From Peak Nat to Pique Nat: Is Alex Salmond becoming a problem for Nicola Sturgeon and the SNP?
Gerry Hassan
The Guardian Comment, August 15th 2017
Alex Salmond is one of the big beasts not just of Scottish, but British politics and the defining figure of modern Scottish nationalism and the SNP.
He has been leader of the SNP for a total of twenty years (1990-2000; 2004-2014), First Minister of Scotland for seven years, and in 2014 took the SNP closer than any of its opponents thought possible to the party’s ultimate goal of independence.
Yet he now finds himself bereft of a major public role, after losing the referendum and standing down as First Minister, and subsequently losing his Westminster Gordon seat to Tory Colin Clark.
He has now taken to the stage and is performing a sold-out show at Edinburgh’s Festival Fringe – ‘Alex Salmond Unleashed: A Festival of Fun, Friends and Freedom’ – to ecstatic audiences. It is mostly what anyone would expect of Salmond the performer: the usual mixture of charm, wit, cheeky chappie persona, digs at opponents, with a slight yearning for approval and applause.
This brings up the big question: what is a prominent former leader or politician meant to do with his time and talents? Think of Blair and his millions, Brown and his hurt, Cameron and his shepherd’s hut, or Ted Heath and his thirty-year huff with Thatcher.
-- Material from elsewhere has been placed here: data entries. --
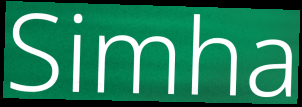
Simha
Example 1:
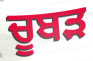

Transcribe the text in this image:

ਚੂਬੜ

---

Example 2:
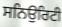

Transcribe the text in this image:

ਸਨਿਉਰਿਟੀ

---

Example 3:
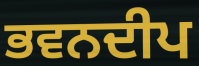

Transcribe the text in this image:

ਭਵਨਦੀਪ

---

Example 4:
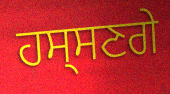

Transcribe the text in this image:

ਹਸ੍ਸਣਗੇ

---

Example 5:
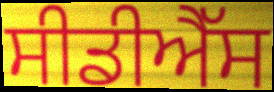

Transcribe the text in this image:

ਸੀਡੀਐੱਸ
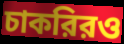
চাকরিরও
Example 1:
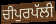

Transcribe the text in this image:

ਚੀਪੁਰਪੱਲੀ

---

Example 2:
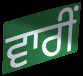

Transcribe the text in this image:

ਵਾਰੀਂ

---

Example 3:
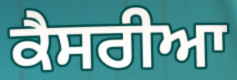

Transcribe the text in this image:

ਕੈਸਰੀਆ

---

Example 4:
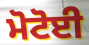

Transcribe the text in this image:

ਮੋਟੋਈ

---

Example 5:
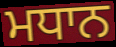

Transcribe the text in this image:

ਮਧਾਨ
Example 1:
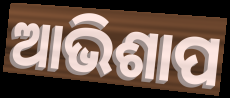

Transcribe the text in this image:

ଆଭିଶାପ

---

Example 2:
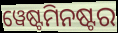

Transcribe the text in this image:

ୱେଷ୍ଟମିନଷ୍ଟର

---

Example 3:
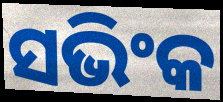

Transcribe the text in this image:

ସଭିଂକ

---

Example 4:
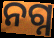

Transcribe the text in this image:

ନଗ୍ନ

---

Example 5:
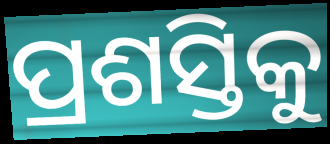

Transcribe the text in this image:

ପ୍ରଶସ୍ତିକୁ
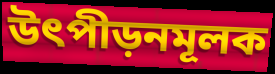
উৎপীড়নমূলক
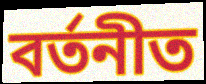
বৰ্তনীত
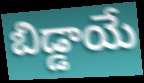
బిడ్డాయే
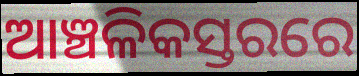
ଆଞ୍ଚଳିକସ୍ତରରେ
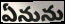
ఏనును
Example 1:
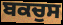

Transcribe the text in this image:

ਬਕਚੁਸ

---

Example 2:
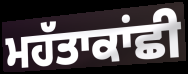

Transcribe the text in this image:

ਮਹੱਤਾਕਾਂਛੀ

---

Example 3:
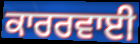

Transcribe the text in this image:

ਕਾਰਰਵਾਈ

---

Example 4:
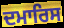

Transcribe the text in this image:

ਦਮਾਰਿਸ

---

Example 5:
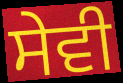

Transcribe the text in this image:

ਸੇਵੀ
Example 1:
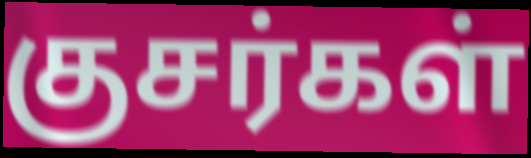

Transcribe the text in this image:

குசர்கள்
There is no template for an ex-SNP leader. His options are limited. He cannot go to the House of Lords as the Nationalists’ don’t recommend peerages. Doing a TV or radio show won’t take up enough of his time, and offers for corporate boards or international roles are likely to be scarce.
There are examples of senior Nationalists who have become thorns in the party leadership: Gordon Wilson who was leader for eleven years until 1990 and deputy leader Jim Sillars. Not exactly role models for the modern ex-Nationalist leader.
Salmond has contributed enormously to the SNP’s rise and many successes, but since 2014 hasn’t exactly kept to script. He has railed against the BBC, Nick Robinson, and ‘the Vow’ for supposedly denying victory in the independence referendum. He wrote a best-selling memoir, ‘The Dream Shall Never Die,’ continuing this theme which was mostly short on self-reflection.
Increasingly he has become a problem for his successor, Nicola Sturgeon, who was his deputy leader for ten years and Deputy First Minister for seven years. This weekend he prophesised that Scotland would become independent within four years by 2021.
This would involve an independence referendum being agreed, vote held and won, negotiations undertaken and concluded: all within the lifetime of the current Scottish Parliament and Westminster – if the latter lasts its whole term. That seems particularly improbable since Nicola Sturgeon has all but ruled out a vote in this Holyrood term. Scotland most likely won’t be free by 2021; instead, it is the earliest possible date another independence referendum could be held by.
This weekend he criticised his party’s treatment of former SNP MP Michelle Thomson, first elected in 2015, who had the party whip withdrawn months after becoming a MP. Her fate, according to Salmond, was down to a media witch-hunt that ‘had her carted off, signed, sealed and convicted’. This ignores that the moment allegations became public the SNP leadership acted and withdrew the whip.
His interventions carry added weight because of the current nervous, unsure state of the SNP and independence movement in light of the 2017 election result. The party’s sense of itself in recent years – of the forward march of history, momentum and continual advance towards independence – has been brought into question.
The SNP’s ten years in office means it has a record that it has to answer for. Increasingly it seems lost for an explanation of what the purpose of a SNP Government is – other than to mitigate the worst excesses of Tory policies and cuts. That’s not a very edifying, uplifting message, but a defensive one.
There is little awareness that the SNP have been captured by insider Scotland and become part of it and an advocate for its practices and continued existence. Nowhere can be found convincing, passionate SNP ideas on education, health, law and order or the economy. Nor does there seem to be any detailed work or drive on independence. It is in this climate that the numerous disagreements of the independence movement over the summer have to be seen – a political vacuum and environment in which for all the SNP’s claims is absent of political leadership or strategy.
Politics is part psychology, momentum and perception and the age of the invincible SNP and inevitability of independence is over. The SNP and the independence movement may still achieve their ultimate goal. These are rocky, unpredictable times with British politics fraught with confusion and crisis, and Brexit posing an existential challenge to the very idea of Britain. But it will require a major reappraisal and rethinking from the SNP and others and a very different independence offer: none which seems on the immediate horizon.
We may have passed Peak Nat, but surely there has to be a better, nobler expression of politics than Alex Salmond embracing the outlook of Pique Nat? And aren’t there better uses of the talents of this undoubted political giant for the SNP, independence and for public life?